Waktu demi waktu berlalu, Carty yang mencium ketidakberesan antara dirinya dan
Elvis mulai menjauh dari Elvis. Bahkan pertemuan terakhir mereka bisa dibilang
tidak mengenakkan sama sekali sebagai dua orang yang pernah dekat satu sama
lain.
Hingga
kemudian ada tragedi yang menimpa Molly, dan Carty tak kuasa mengendalikan
permasalahan itu sendiri sehingga dirinya memilih untuk menemui Elvis dan
meminta bantuannya agar anggota The Pack menolongnya menghajar lelaki yang
telah menodai adiknya. Disinilah semua berjalan dengan cepat, dan kejadian
perkelahian serta goresan pisau kecil yang senantiasa dibawa oleh anggota The
Pack mewarnai kerusuhan dalam bar. Kemudian kita tahu bahwasannya film ini
mengandung nilai yang menyinggung pola perbuatan yang digandrungi manusia belia
dan sudah menjadi kebutuhannya untuk menjalani hidup sebagai manusia muda dan
berhak mengukir cerita, katanya.
Apabila
ditarik dalam dunia saat ini, sebenarnya baik itu di Inggris atau tempat
manapun belahan dunia jelas memiliki biduk persoalan yang sama. Selalu saja
penyakit ingin dikenal dan anarkis lekat dengan dunia anak muda yang sampai
sekarang pun jelas masih ada. Tak hanya dalam dunia sepakbola, bahkan dalam
ranah lain seperti geng yang tergabung dalam pembalap motor liar pun juga ada.

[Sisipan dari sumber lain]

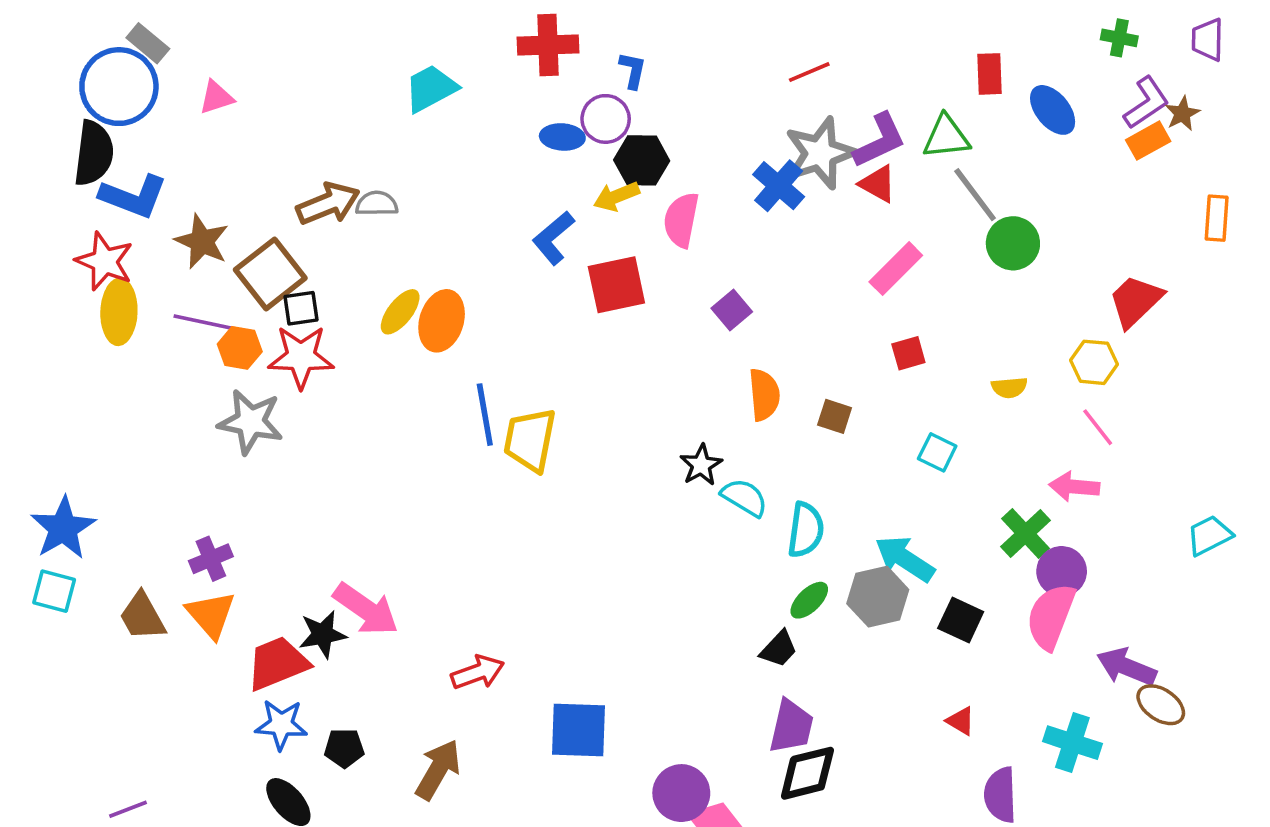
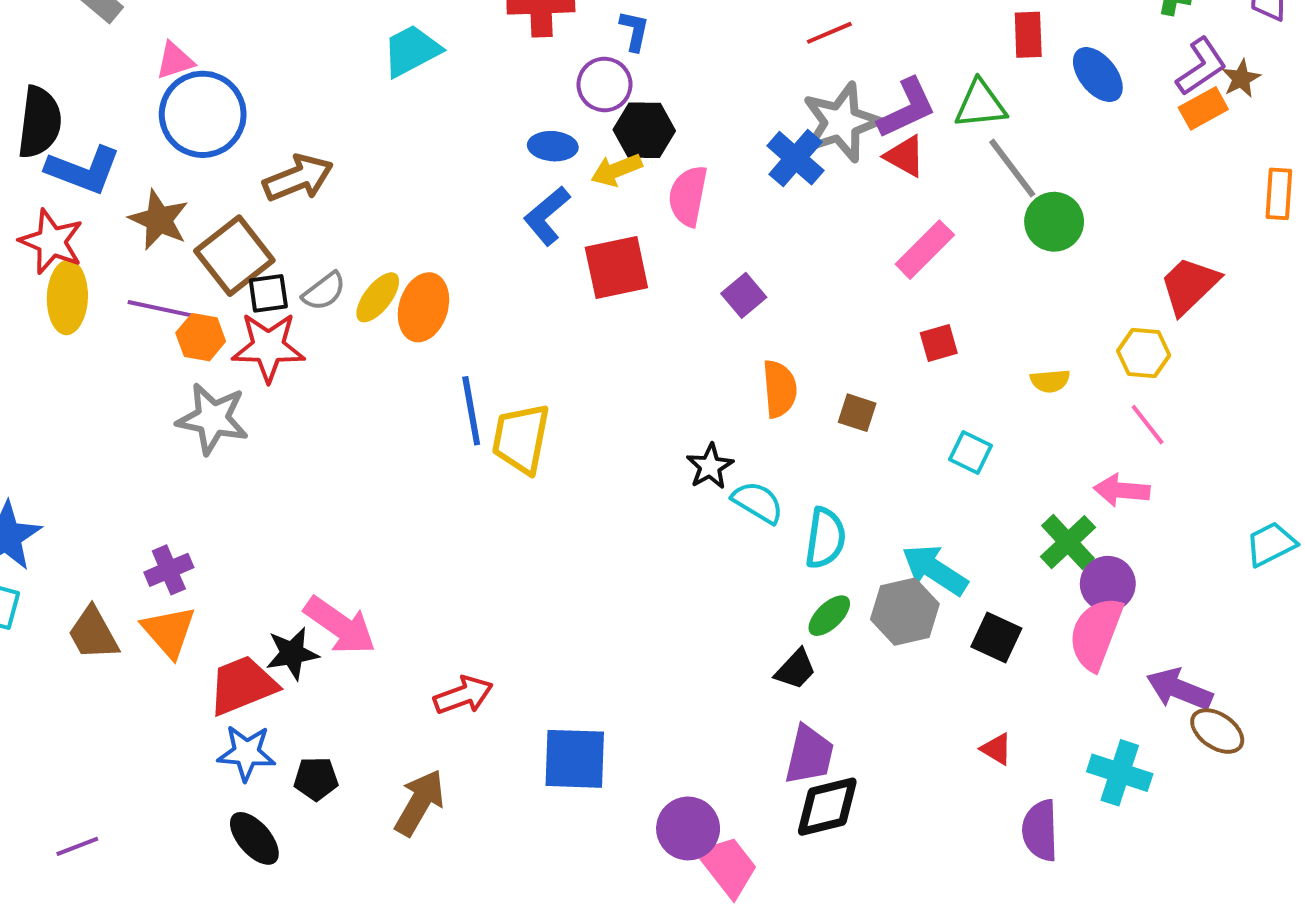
blue circle: (119, 87) -> (203, 114), moved
blue ellipse: (562, 137) -> (553, 146), moved
gray semicircle: (377, 204) -> (324, 291), moved, turned 144

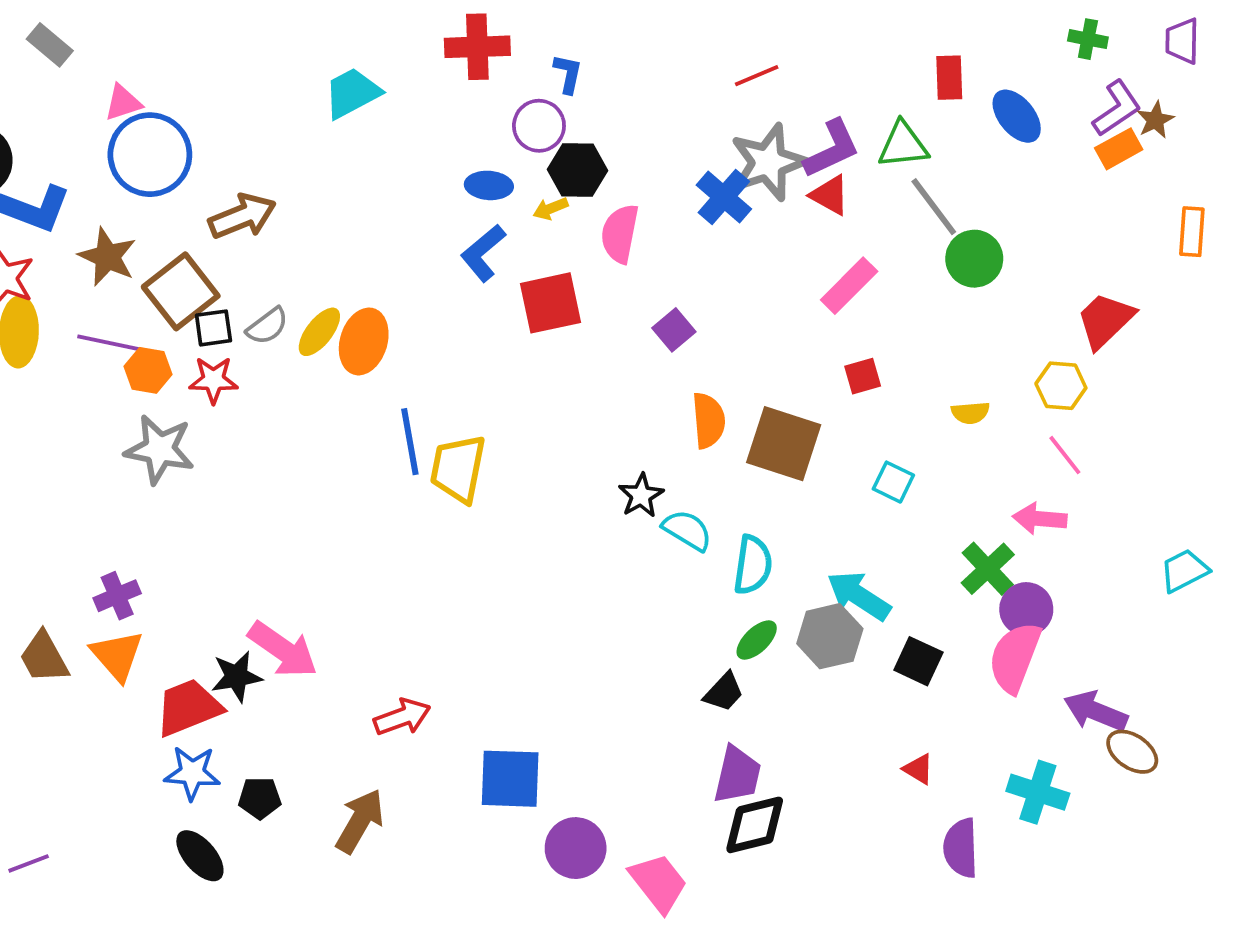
yellow arrow: (616, 170) -> (551, 209), size x0.7
red star: (268, 347) -> (213, 380), size x0.7
brown square: (857, 413) -> (784, 444), size x2.0
purple circle: (688, 828) -> (576, 848), moved

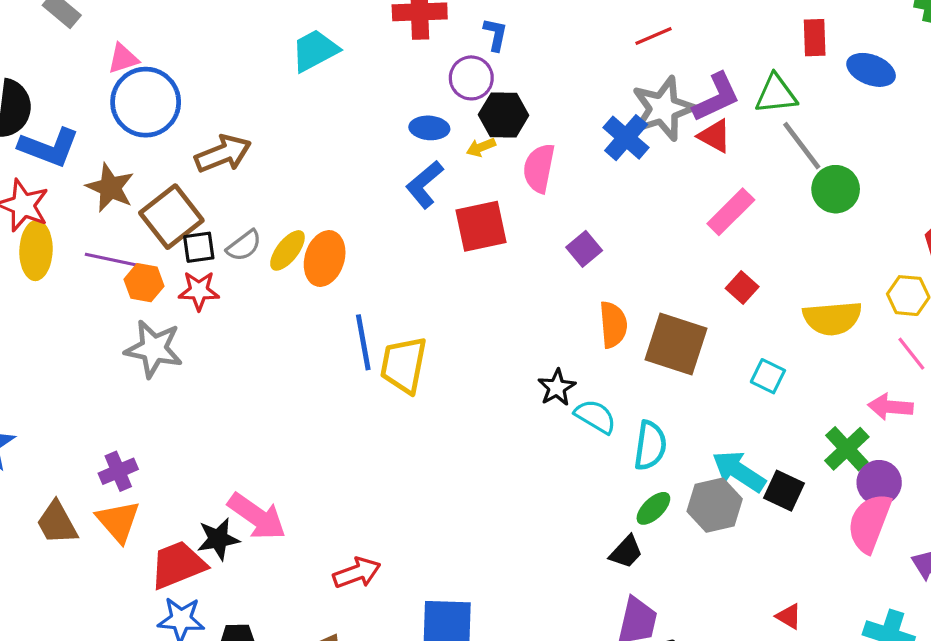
blue ellipse: (1017, 116) -> (871, 70), turned -30
red square: (863, 376) -> (742, 288), turned -32
yellow semicircle: (970, 413) -> (832, 318), size x1.8
black square: (918, 661) -> (784, 491), moved

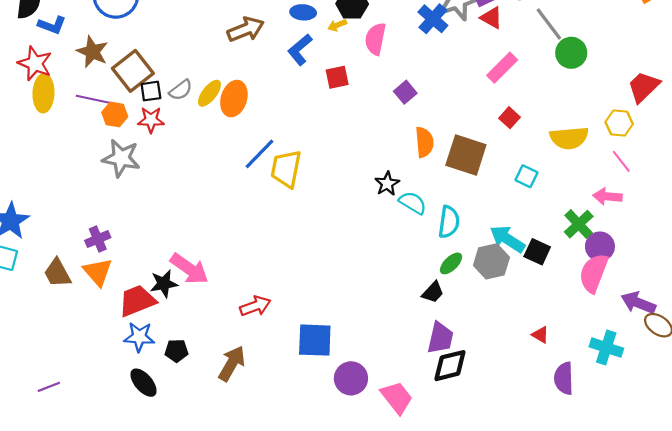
blue L-shape: (49, 147) -> (52, 25), size x0.7
brown arrow: (223, 154) -> (246, 29), moved
red square: (481, 226) -> (337, 77), size x0.7
blue line: (363, 342) -> (259, 154), turned 54

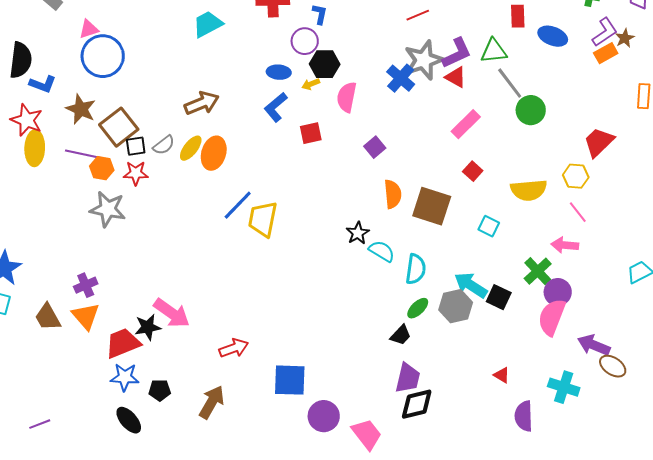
brown arrow: (246, 29) -> (202, 103), moved

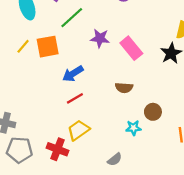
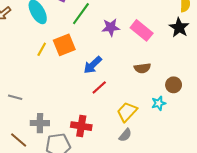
yellow trapezoid: (78, 130) -> (127, 112), moved
red cross: (58, 149) -> (81, 126), moved
gray semicircle: (115, 159) -> (125, 135), moved

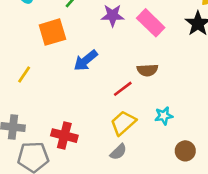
yellow line: (42, 49) -> (24, 74), moved
brown circle: (174, 85) -> (185, 151), moved
red line: (99, 87) -> (123, 89), moved

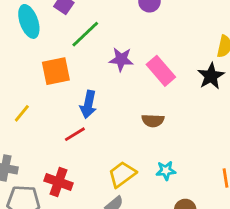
blue arrow: (86, 60) -> (88, 104), turned -45
red line: (123, 89) -> (75, 134), moved

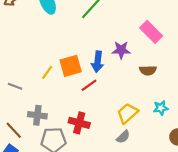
purple star: (121, 59) -> (121, 50), moved
orange square: (56, 71) -> (71, 66), moved

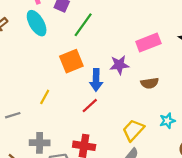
pink rectangle: (151, 32) -> (148, 42), turned -60
orange square: (71, 66) -> (71, 61), moved
gray line: (15, 86) -> (13, 115), turned -32

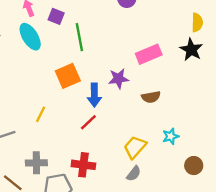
green line: (83, 25) -> (79, 37), turned -45

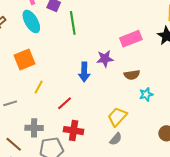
orange square: (68, 76) -> (24, 59), moved
red line: (88, 122) -> (65, 103), moved
cyan star: (171, 136) -> (146, 94), moved

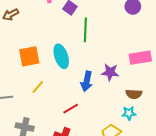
cyan ellipse: (31, 21) -> (61, 56), moved
cyan star: (146, 94) -> (129, 113), moved
red line: (65, 103) -> (71, 109), moved

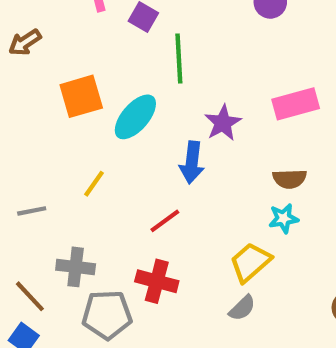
orange square: (29, 56) -> (81, 96), moved
cyan ellipse: (61, 56) -> (135, 117), turned 65
purple star: (110, 72) -> (223, 123), moved, turned -30

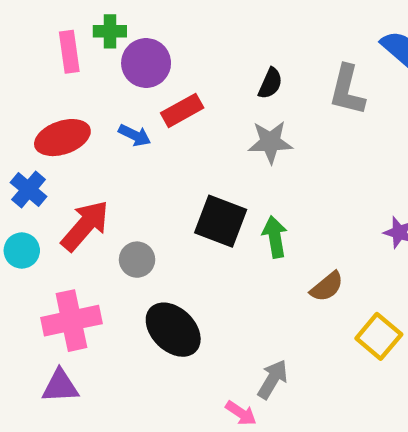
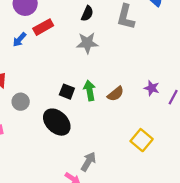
blue arrow: (135, 135) -> (19, 40), turned 105
black square: (221, 221) -> (67, 92), moved, size x0.6
brown semicircle: (327, 287) -> (116, 94), moved
black ellipse: (173, 330) -> (57, 122), moved

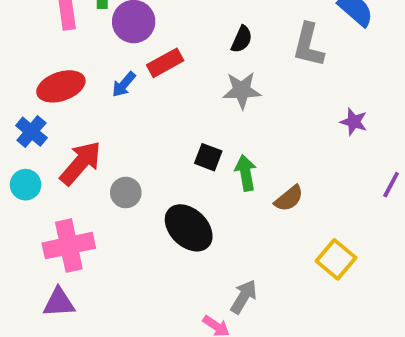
purple star: (152, 88) -> (354, 122), moved
black square: (67, 92) -> (208, 157), moved
brown semicircle: (116, 94) -> (289, 198), moved

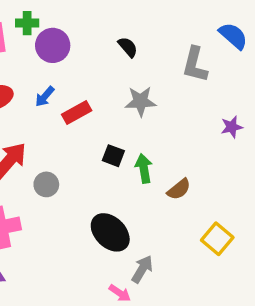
black semicircle: (242, 39) -> (128, 47), moved, turned -65
red rectangle: (165, 63) -> (77, 113), moved
purple star: (354, 122) -> (232, 127), turned -30
black ellipse: (189, 228) -> (110, 232), moved

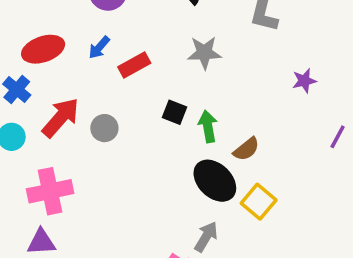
gray circle: (46, 184) -> (104, 128), moved
black ellipse: (110, 232) -> (215, 181), moved
yellow square: (217, 239) -> (259, 202), moved

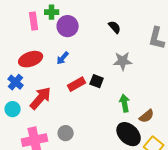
red rectangle: (134, 65) -> (77, 84), moved
black square: (175, 112) -> (97, 81), moved
gray circle: (104, 128) -> (66, 133), moved

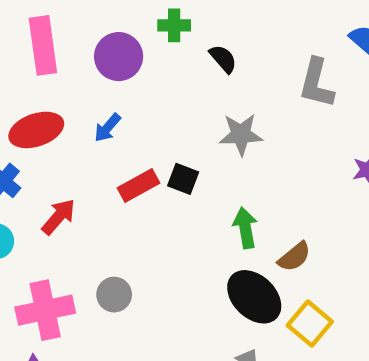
green cross: (52, 12) -> (174, 25), moved
pink rectangle: (34, 21) -> (43, 45), size x1.4
red arrow: (41, 98) -> (58, 217), size x0.7

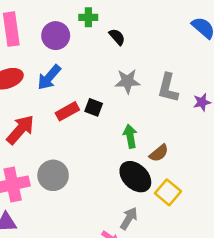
gray L-shape: (317, 83) -> (168, 88), moved
blue arrow: (107, 128) -> (49, 77), size x1.5
red arrow: (58, 217) -> (20, 130), size x1.4
gray circle: (114, 295) -> (53, 175), size x1.5

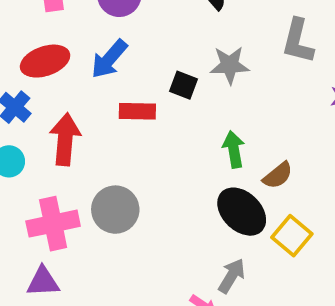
gray L-shape: (168, 88) -> (298, 41), moved
black square: (94, 107) -> (183, 85), moved
red rectangle: (67, 111) -> (137, 111), turned 30
red arrow: (20, 130) -> (65, 139), turned -36

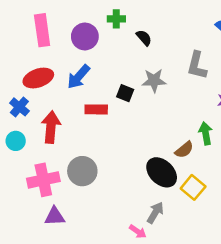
green arrow: (234, 149) -> (206, 133), moved
purple triangle: (43, 282) -> (55, 216), moved

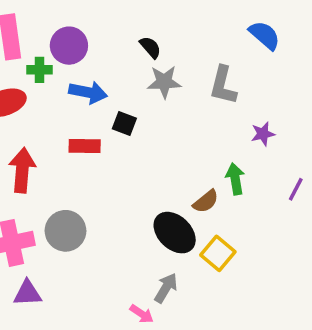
green cross: (116, 19) -> (40, 70), moved
blue arrow: (79, 77) -> (88, 92), moved, turned -120
gray star: (154, 81) -> (164, 82), moved

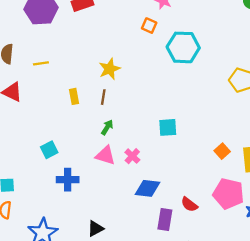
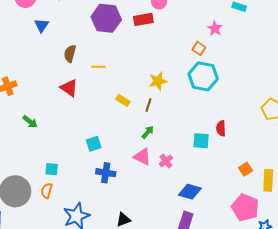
cyan hexagon: (183, 47) -> (203, 76), moved
yellow rectangle: (74, 96) -> (123, 100), turned -56
blue diamond: (147, 188) -> (190, 192), moved
red semicircle: (189, 204) -> (221, 128), moved, turned 42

Bahkan di Indonesia juga pernah ada sinetron yang mengangkat soal eksis serta perkelahian
antar geng motor yang berbeda. Yang perlu ditekankan ialah apakah hal tersebut
mampu menjamin hidup akan terasa lebih berwarna? Sebab saya pribadi tak
menemukan celah kebermanfaatan apapun dalam kegiatan yang berbau anarkis dan
brutal ini. Parahnya ada yang sampai merenggut nyawa hanya demi mempertahankan
keeksistensian geng yang mereka bentuk itu tadi.